Pictured: The recently installed hydroelectric energy generation technology

The current status of global energy shortages requires new thinking due to the emphasis to reduce CO₂ emissions, development of alternative energy generation methods and growing energy consumption.  The recently installed hydroelectric energy generation technology has proven to be a huge success for Bloemwater’s head office in Pellisier.

South Africa is acknowledged to not be particularly endowed with the best hydropower conditions, as may occur elsewhere in Africa and the rest of the world. However, large quantities of raw and potable water are conveyed daily under either pressurized or gravity conditions over large distances and elevations.

The University of Pretoria (UP), supported by the Water Research Commission (WRC), is engaged in a study investigating and demonstrating the potential of exploiting the excess pressure or hydropower energy available from pressurised water distribution systems.  This type of energy generation, referred to as conduit hydropower, is different to the conventional hydropower generation usually associated with large dams. The excess energy available in pressurised conduits (pumping or gravity), normally dissipated through a pressure-reducing valve, is transformed into clean, renewable hydroelectric energy by means of a turbine. In other words, it is simply harnessing what is already available in the existing water infrastructure.

To date the technology has been successfully demonstrated in Tshwane Municipality, where around 30 kW /hour of power is being generated in the pipeline at the exit to the Elardus Park reservoir.  This was followed by the Bloemwater installation, converting to a sustainable energy source as the main supply of energy for operating their head office in Pellisier.  The Bloemwater facility will be the first largest unit to date in the country to produce 96 kW/h of energy from a pressurized conduit.

The Caledon–Bloemfontein potable water supply system supplies the majority of the water demand in Bloemfontein. The water is supplied to the Brandkop Reservoir which is where Bloemwater’s head office is located. Excess energy is dissipated through pressure control valves before being discharged into the reservoir.

According to Mr Jay Bhagwan, WRC Executive Manager, pumping systems account for nearly 20% of the world’s electrical energy demand. In South Africa, for example, there are 284 municipalities and several water supply utilities, as well as mines, all owning and operating gravity water supply distribution systems which could be considered for small-, mini-, micro- and pico-scale hydropower installations. Most of these water distribution systems may be equipped with turbines or pumps as turbines, supplementing and reducing the requirements for pressure control valves.
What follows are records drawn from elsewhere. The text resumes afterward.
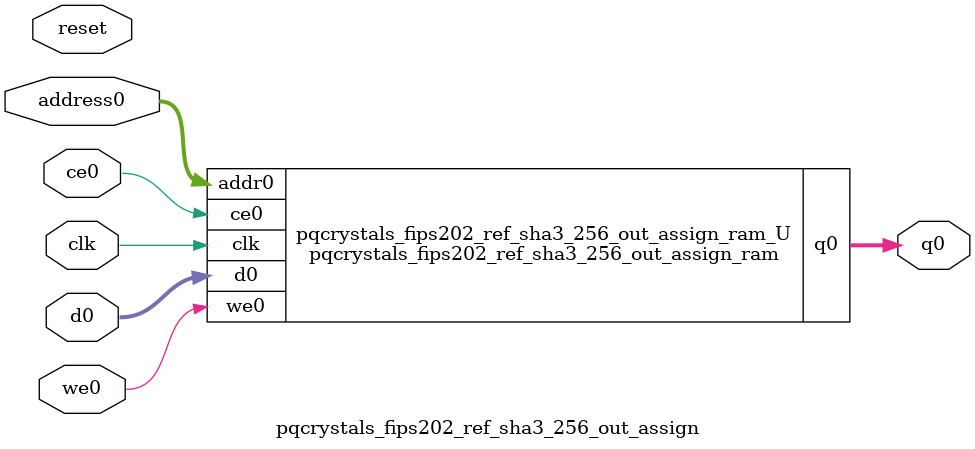
<source format=v>
`timescale 1 ns / 1 ps
module pqcrystals_fips202_ref_sha3_256_out_assign_ram (addr0, ce0, d0, we0, q0,  clk);

parameter DWIDTH = 8;
parameter AWIDTH = 8;
parameter MEM_SIZE = 136;

input[AWIDTH-1:0] addr0;
input ce0;
input[DWIDTH-1:0] d0;
input we0;
output reg[DWIDTH-1:0] q0;
input clk;

(* ram_style = "block" *)reg [DWIDTH-1:0] ram[0:MEM_SIZE-1];




always @(posedge clk)  
begin 
    if (ce0) 
    begin
        if (we0) 
        begin 
            ram[addr0] <= d0; 
        end 
        q0 <= ram[addr0];
    end
end


endmodule

`timescale 1 ns / 1 ps
module pqcrystals_fips202_ref_sha3_256_out_assign(
    reset,
    clk,
    address0,
    ce0,
    we0,
    d0,
    q0);

parameter DataWidth = 32'd8;
parameter AddressRange = 32'd136;
parameter AddressWidth = 32'd8;
input reset;
input clk;
input[AddressWidth - 1:0] address0;
input ce0;
input we0;
input[DataWidth - 1:0] d0;
output[DataWidth - 1:0] q0;



pqcrystals_fips202_ref_sha3_256_out_assign_ram pqcrystals_fips202_ref_sha3_256_out_assign_ram_U(
    .clk( clk ),
    .addr0( address0 ),
    .ce0( ce0 ),
    .we0( we0 ),
    .d0( d0 ),
    .q0( q0 ));

endmodule


</source>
The hydro-energy may be used onsite, supplied to the national electricity grid, or feed an isolated electricity demand cluster.

Africa is the most underdeveloped continent with regard to hydropower generation with only 6% of the estimated potential exploited, explains Marco van Dijk, project leader from UP.

Municipalities consume around 60% of their energy requirements in the distribution of water services cost.  For example, energy accounts for around 40% of Rand Water’s cost in the production of water, and with increases in electricity costs this could possibly reach 55% and more.

For the Bloemwater project, a 96 kW crossflow turbine and synchronous generator will be installed.   This is about 10% of the full potential of the pipeline. The turbine will be housed in a turbine room currently under construction, located next to the Brandkop Reservoir. The Bloemwater head office will be directly connected to this hydropower plant, says MokutuKgwale, Director for Infrastructure Development, Operations & Maintenance at Bloemwater.

Approximately 30% of the water supplied via the Caledon–Bloemfontein pipeline will be diverted through the turbine. The turbine’s runner will be turned due to the water passing through it which will excite the generator allowing hydroelectric energy to be generated. After passing through the turbine the water will be discharged through a constructed opening in the roof of the south-west corner of the reservoir. Control equipment will regulate the flow and pressure through the turbine resulting in the generation of clean stable electricity at the correct voltage and frequency of 50 Hz. The generated electricity will be connected via the control equipment to the main supply of the head office.

Sufficient renewable energy will be generated to supply the peak demand of Bloemwater’s head office as well as meeting the electricity requirements of the reservoir terrain. Annually ±800 MWh could be generated with this micro-hydropower installation.

Bhagwan further comments, “This demonstration project will provide huge savings for Bloemwater, as well as a quick return on investment.  Bloemwater, if able to exploit all the opportunities in their networks, can become a serious player in energy as well.  A good international example of such could be drawn from the German company ZweckverbandLandeswasserversorgung that delivers water to three million customers in Baden-Wurttemberg and Bavaria. Since the early 70’s they have been using power generated continuously from energy recovery”.

Hydropower schemes have very long lifetimes and high efficiency levels with low operating and maintenance costs. Hydroelectric energy technology is a proven technology that offers high efficiencies as well as reliable and flexible operation, confirms Van Dijk. Conduit hydropower requires a small capital investment and has a short return on investment period. As long as people use water renewable electricity can be generated.